Capernaum is Nadine Labaki’s heartbreaking howl of rage and compassion on behalf of innocence compromised in a hell on earth.
This Boy's Lifeby Alexa Dalby
CAUTION: Here be spoilers
Capernaum is heartbreaking. It’s set in a city in unremitting chaos, modern Beirut. And the story could not exist without the amazing child at the centre. Zain al Rafeea is Zain, a 12-year-old boy who is taking his parents to court for bringing him into the world and failing to care for him.

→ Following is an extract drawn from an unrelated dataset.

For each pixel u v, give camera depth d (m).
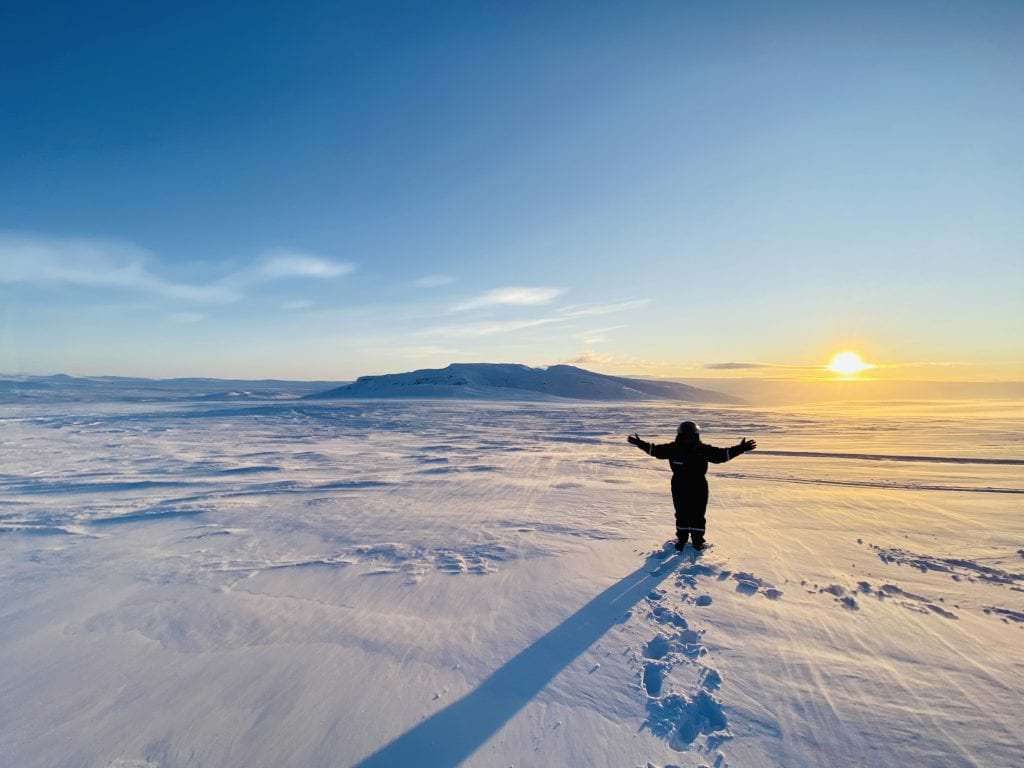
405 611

In flashback, we see the events that led to this. His mother (Kawthar al Haddad) and (Fadi Kamel Youssef) and their many children live in feckless squalor in a crumbling building. They eke out a bare, idle existence by petty crime. Zain is closest to his sister Sahar (Haita ‘Cedra’ Izzam). He tries to save her – a young girl is a valuable commodity – from being ‘sold’ by his parents to the local shopkeeper.
When Zain runs away in anger, a kindly illegal Ethiopian immigrant (Yordanos Shiferaw) shelters him in her shantytown shack. In return he minds her baby son ((Boluwatife Treasure Bankole). Left alone, he resorts to ingeniously mature schemes to keep the corrugated iron roof over their heads.
Capernaum is shot with extreme empathy. Nadine Labaki gets wonderful performances from her non-professional actors, whose real lives overlap with those of the characters they play, as she delves into the lives of embattled people trying to survive in impossible circumstances. The teeming old Lebanese city isn’t functioning. It can’t support its own vulnerable inhabitants, let alone the recent influx of Syrian refugees. Its exploited underclass of illegal immigrants are arbitrarily vulnerable and market traders have a thriving business in people trafficking out of there.
Capernaum is distressing but it also has redeeming warmth and humour. It’s woven together by Zain’s extraordinary performance, inhabiting a role not far removed from his own life. Though very young, he’s forced by life into the adult role of a precocious wheeler dealer, but basically he’s trying to do good in a world gone bad. The film is gruelling but a must-see.
Capernaum screened at the Cannes Film Festival and is released on 1 February 2019 in the UK.